Entries taken from a collection:
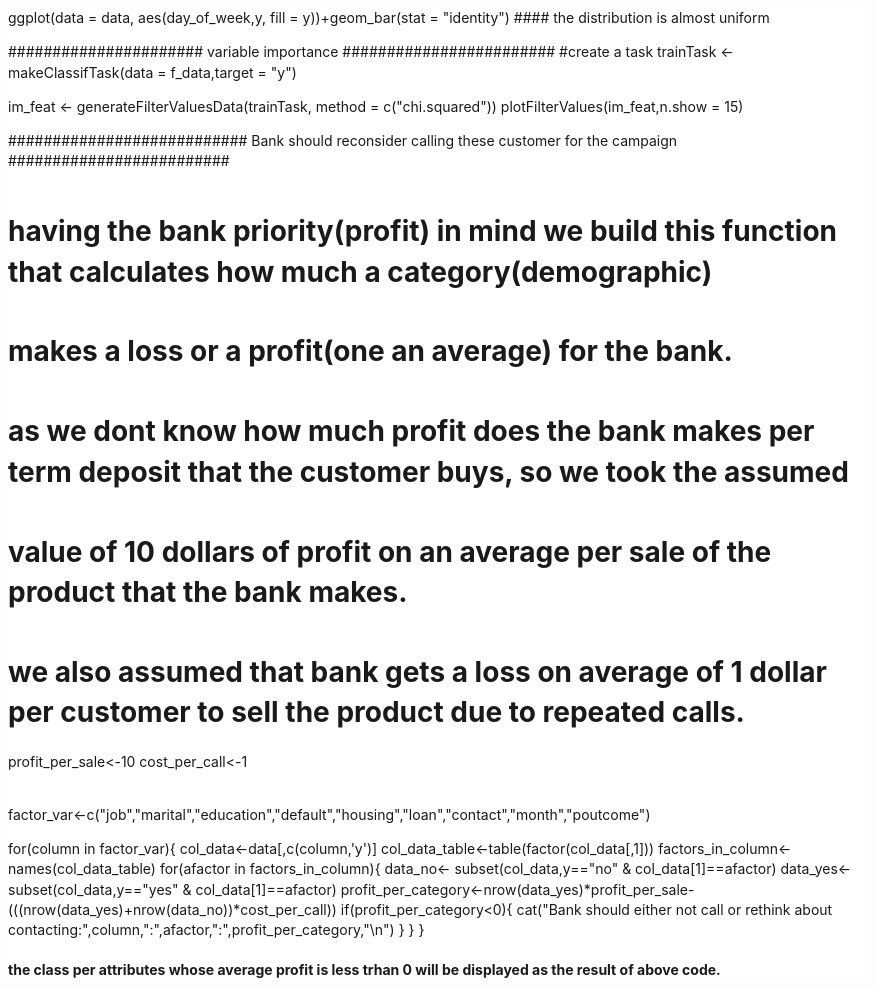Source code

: ggplot(data = data, aes(day_of_week,y, fill = y))+geom_bar(stat = "identity") #### the distribution is almost uniform


###################### variable importance ########################
#create a task
trainTask <- makeClassifTask(data = f_data,target = "y")

im_feat <- generateFilterValuesData(trainTask, method = c("chi.squared"))
plotFilterValues(im_feat,n.show = 15)

########################### Bank should reconsider calling these customer for the campaign #########################

# having the bank priority(profit) in mind we build this function that calculates how much a category(demographic)
# makes a loss or a profit(one an average) for the bank.

# as we dont know how much profit does the bank makes per term deposit that the customer buys, so we took the assumed
# value of 10 dollars of profit on an average per sale of the product that the bank makes.

# we also assumed that bank gets a loss on average of 1 dollar per customer to sell the product due to repeated calls. 
profit_per_sale<-10
cost_per_call<-1
######
factor_var<-c("job","marital","education","default","housing","loan","contact","month","poutcome")

for(column in factor_var){
  col_data<-data[,c(column,'y')]
  col_data_table<-table(factor(col_data[,1]))
  factors_in_column<-names(col_data_table)
  for(afactor in factors_in_column){
    data_no<- subset(col_data,y=="no" & col_data[1]==afactor)
    data_yes<- subset(col_data,y=="yes" & col_data[1]==afactor)
    profit_per_category<-nrow(data_yes)*profit_per_sale-(((nrow(data_yes)+nrow(data_no))*cost_per_call))
    if(profit_per_category<0){
      cat("Bank should either not call or rethink about contacting:",column,":",afactor,":",profit_per_category,"\n")
    }
  }
}
#### the class per attributes whose average profit is less trhan 0 will be displayed as the result of above code.
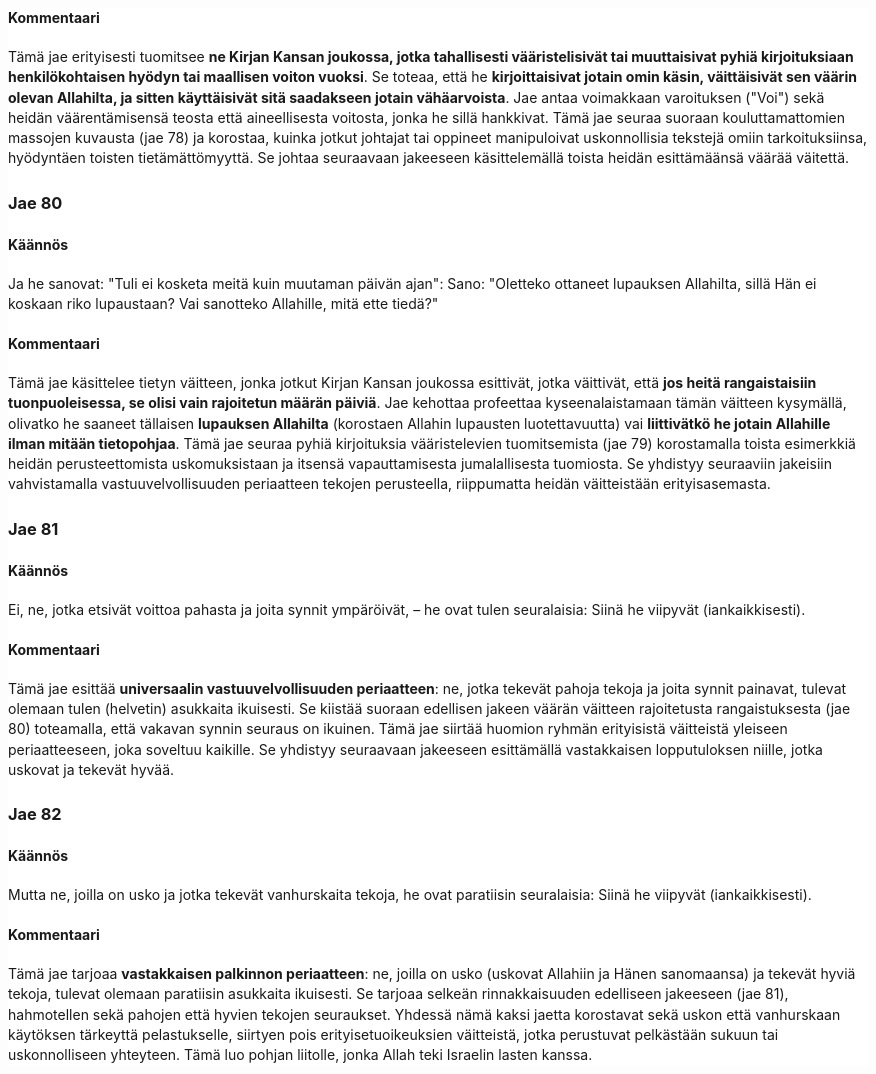 
#### Kommentaari
Tämä jae erityisesti tuomitsee **ne Kirjan Kansan joukossa, jotka tahallisesti vääristelisivät tai muuttaisivat pyhiä kirjoituksiaan henkilökohtaisen hyödyn tai maallisen voiton vuoksi**. Se toteaa, että he **kirjoittaisivat jotain omin käsin, väittäisivät sen väärin olevan Allahilta, ja sitten käyttäisivät sitä saadakseen jotain vähäarvoista**. Jae antaa voimakkaan varoituksen ("Voi") sekä heidän väärentämisensä teosta että aineellisesta voitosta, jonka he sillä hankkivat. Tämä jae seuraa suoraan kouluttamattomien massojen kuvausta (jae 78) ja korostaa, kuinka jotkut johtajat tai oppineet manipuloivat uskonnollisia tekstejä omiin tarkoituksiinsa, hyödyntäen toisten tietämättömyyttä. Se johtaa seuraavaan jakeeseen käsittelemällä toista heidän esittämäänsä väärää väitettä.


### Jae 80

#### Käännös
Ja he sanovat: "Tuli ei kosketa meitä kuin muutaman päivän ajan": Sano: "Oletteko ottaneet lupauksen Allahilta, sillä Hän ei koskaan riko lupaustaan? Vai sanotteko Allahille, mitä ette tiedä?"

#### Kommentaari
Tämä jae käsittelee tietyn väitteen, jonka jotkut Kirjan Kansan joukossa esittivät, jotka väittivät, että **jos heitä rangaistaisiin tuonpuoleisessa, se olisi vain rajoitetun määrän päiviä**. Jae kehottaa profeettaa kyseenalaistamaan tämän väitteen kysymällä, olivatko he saaneet tällaisen **lupauksen Allahilta** (korostaen Allahin lupausten luotettavuutta) vai **liittivätkö he jotain Allahille ilman mitään tietopohjaa**. Tämä jae seuraa pyhiä kirjoituksia vääristelevien tuomitsemista (jae 79) korostamalla toista esimerkkiä heidän perusteettomista uskomuksistaan ja itsensä vapauttamisesta jumalallisesta tuomiosta. Se yhdistyy seuraaviin jakeisiin vahvistamalla vastuuvelvollisuuden periaatteen tekojen perusteella, riippumatta heidän väitteistään erityisasemasta.

### Jae 81

#### Käännös
Ei, ne, jotka etsivät voittoa pahasta ja joita synnit ympäröivät, – he ovat tulen seuralaisia: Siinä he viipyvät (iankaikkisesti).

#### Kommentaari
Tämä jae esittää **universaalin vastuuvelvollisuuden periaatteen**: ne, jotka tekevät pahoja tekoja ja joita synnit painavat, tulevat olemaan tulen (helvetin) asukkaita ikuisesti. Se kiistää suoraan edellisen jakeen väärän väitteen rajoitetusta rangaistuksesta (jae 80) toteamalla, että vakavan synnin seuraus on ikuinen. Tämä jae siirtää huomion ryhmän erityisistä väitteistä yleiseen periaatteeseen, joka soveltuu kaikille. Se yhdistyy seuraavaan jakeeseen esittämällä vastakkaisen lopputuloksen niille, jotka uskovat ja tekevät hyvää.

### Jae 82

#### Käännös
Mutta ne, joilla on usko ja jotka tekevät vanhurskaita tekoja, he ovat paratiisin seuralaisia: Siinä he viipyvät (iankaikkisesti).

#### Kommentaari
Tämä jae tarjoaa **vastakkaisen palkinnon periaatteen**: ne, joilla on usko (uskovat Allahiin ja Hänen sanomaansa) ja tekevät hyviä tekoja, tulevat olemaan paratiisin asukkaita ikuisesti. Se tarjoaa selkeän rinnakkaisuuden edelliseen jakeeseen (jae 81), hahmotellen sekä pahojen että hyvien tekojen seuraukset. Yhdessä nämä kaksi jaetta korostavat sekä uskon että vanhurskaan käytöksen tärkeyttä pelastukselle, siirtyen pois erityisetuoikeuksien väitteistä, jotka perustuvat pelkästään sukuun tai uskonnolliseen yhteyteen. Tämä luo pohjan liitolle, jonka Allah teki Israelin lasten kanssa.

PROBLEM
Some lines of the records above contain the word "assumed". How many are there? Reply with the number alone.

TASK SOLUTION
2